- August 6, 2008
- By Don Raney, First Baptist Church, Petersburg
• Acts 21: 17-29, 39
No one likes to be criticized. While we may be able to handle “a little constructive criticism” from a relative or trusted friend, negative criticism most often immediately raises our defenses. Our ego is stung and feelings are hurt which often can provoke us to direct our own negative criticism at the critic. Self-protection springs into action as we react to what is perceived as an attack. This is only intensified if we feel the criticism is unfair or untrue.
Whether it concerns our appearance, words, beliefs or actions, no one likes to be criticized. Yet, since we all will face criticism at various times in life, what we need to learn is that God desires for us to learn how to positively respond rather than negatively react when others criticize us.
Paul was someone who faced criticism almost on a daily basis. His letters are full of his written responses to criticism. The book of Acts records an account of when Paul was arrested in Jerusalem based on the accusations and criticism of others. As we study this story, we can learn how we might respond to criticism in positive ways that please God.
Some criticism is unfair (Acts 21:17-21)
As Paul took the gospel to the Gentiles, questions arose concerning the relationship between the Gentile believers and the Jewish Torah. Since this new religious message had grown out of Judaism, many felt any new believer should adhere to Jewish law.

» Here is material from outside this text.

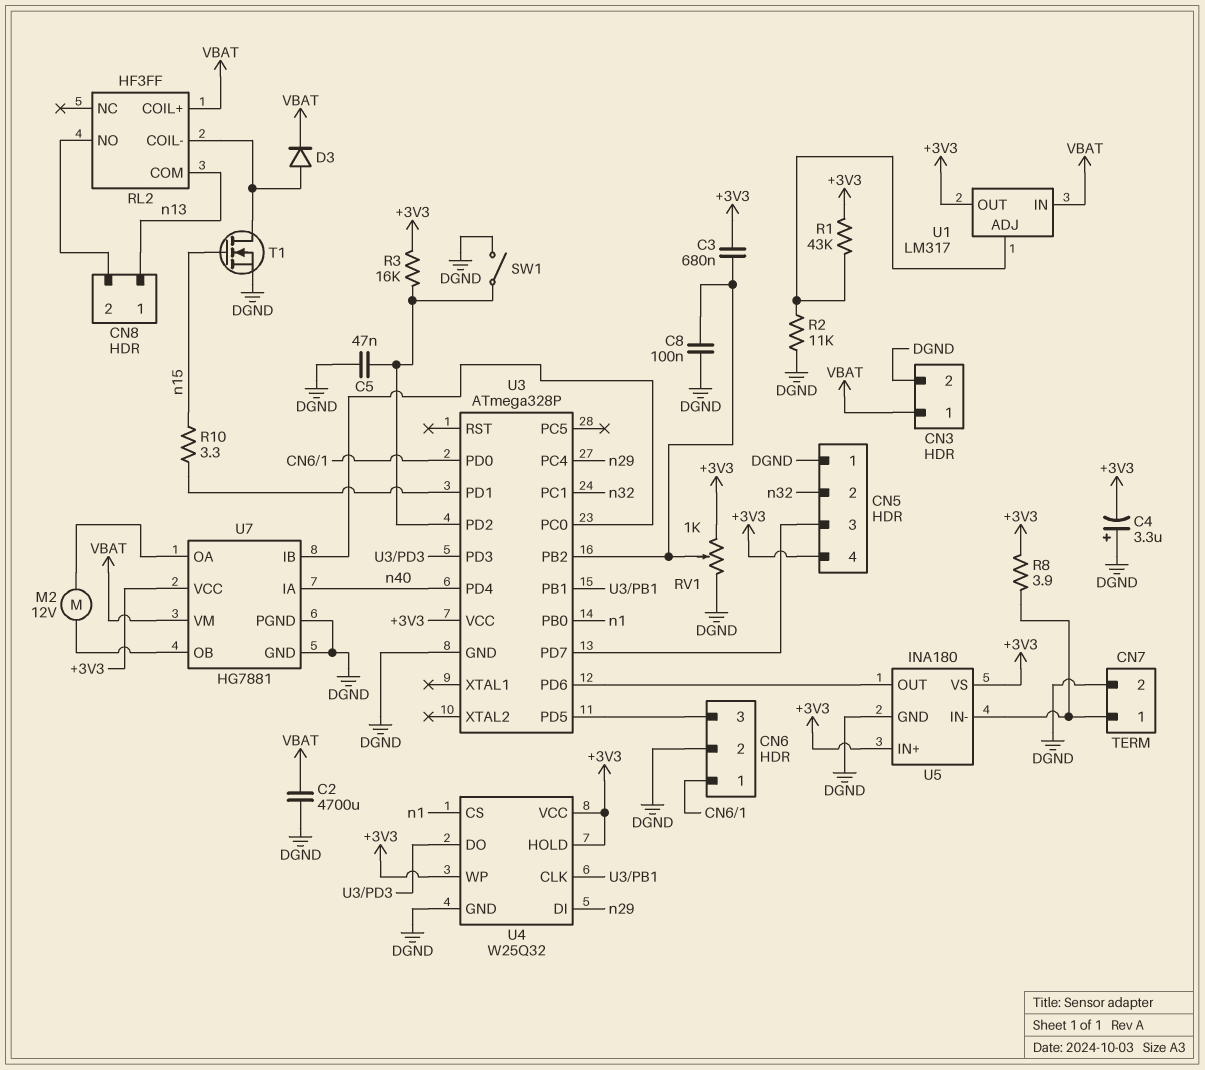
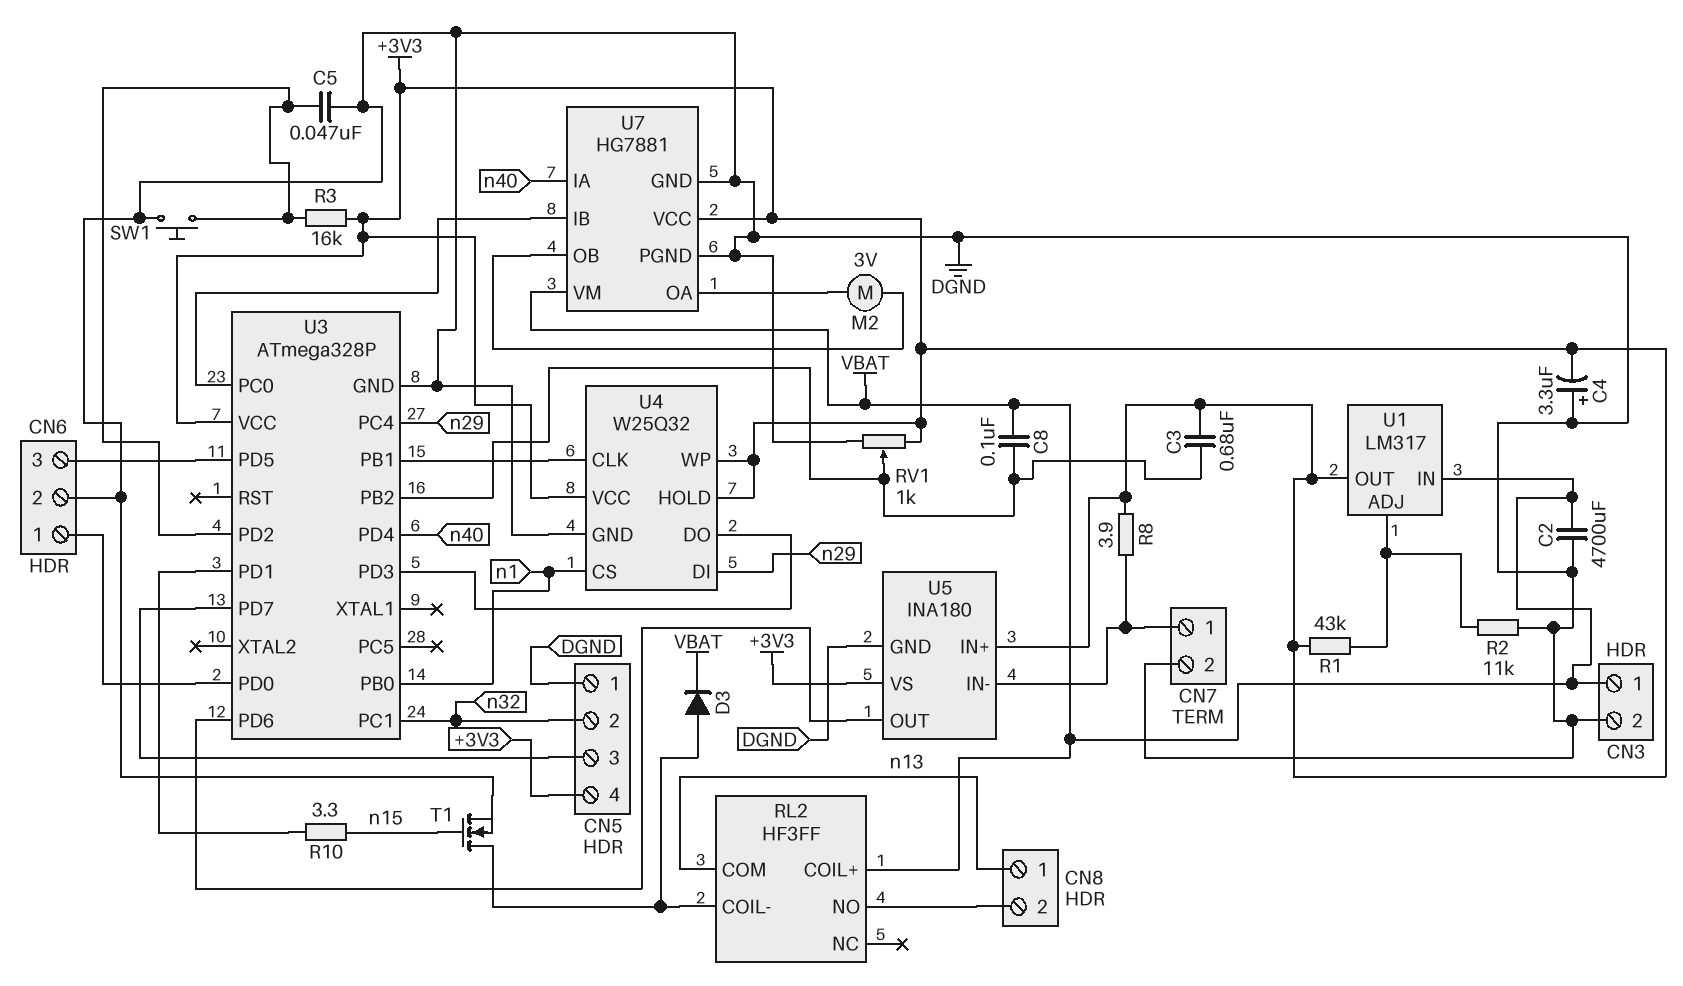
C8: 100nF (DGND, U3/PB2) -> 100nF (U3/PB2, VBAT)
M2: motor 12V (U7/OA, U7/OB) -> motor 3V (U7/OA, U7/OB)
SW1: switch (DGND, U3/PD2) -> button (DGND, U3/PD2)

Paul, however, did not think so and taught new Gentile converts they did not need to follow the Torah. Those who opposed Paul distorted his teachings and claimed he was telling Jewish believers the Torah no longer was valid.
This was simply not true. Paul himself continued to observe the Jewish law and religious feasts. He specifically had timed his journey so he could be back in Jerusalem for Passover.
Often, believers today are criticized as being narrow-minded or anti-everything. Most often these criticisms come from those who do not understand Christianity or who intentionally oppose it. They may be using these critical remarks as excuses for not believing. Believers need to be aware of this and find positive ways to respond.
Take positive action (Acts 21:22-26)
In light of the specific accusations against Paul, the leaders of the church in Jerusalem encouraged him to openly demonstrate his belief in the validity of the Torah by performing purification rites. They also encouraged him to assist other Jewish believers in performing the rites to show he recognized the authority of the Torah for all Jewish believers.
Since this did not violate the gospel and was in line with Paul’s religious practice, he gladly did so. Rather than reacting in anger and engaging his opponents in an argument or debate, Paul simply acted in a way that clearly showed their criticism was unfounded.
Many in the church today could take a lesson here from Paul. So often when criticized, people verbally react in such a way that does little good and usually damages their witness. Jesus told us to love our enemies and pray for those who criticize us. This never is demonstrated through arguing, but can be practiced by living in such a way that shows the error in their critiques and may attract them to belief.
Some criticism is untrue (Acts 21:27-29)
Paul’s opponents simply would not be deterred from their attacks against him. Even as he was in the midst of observing the requirements of the Torah, they were looking for opportunities to hinder his witness and damage his reputation. Having seen Paul talking to a Gentile friend in the city, they assumed he had taken that friend into the courts of the Temple. No one had seen them in the Temple area, but merely made the assumption.
There are few things that can do more damage than accusations based on assumptions. Many lives and relationships have been damaged deeply by such careless words. Here again the temptation is to react in anger and become defensive. Often, this simply adds fuel to the accusations. As believers, we never should become involved in making or spreading such assumptions about others. And when we find ourselves the victims of untrue criticism, we need to be careful that our response is positive and does not damage our witness.
Make positive statements (Acts 21:39)
When the city leaders heard the uproar over Paul, they sent soldiers to break up the impending riot and arrest Paul. As they tried to arrest him, the people continued shouting their accusations. Verse 34 states no one could seem to agree as the people were shouting different things about Paul. As they brought him into the barracks, the tribune repeated one of the many accusations against him.
Paul calmly corrected him by politely stating the truth about himself. He did not criticize the tribune or the people who had made the accusation. In fact, he asked for the opportunity to speak with the same people who had tried to kill him.
When faced with criticism, especially when it is untrue, it can be easy to allow anger to take over. When that happens, we find we often become guilty of being overly critical of others. Paul teaches us to always control our temper and only speak the truth and those things which would build someone up, even if they want to tear us down.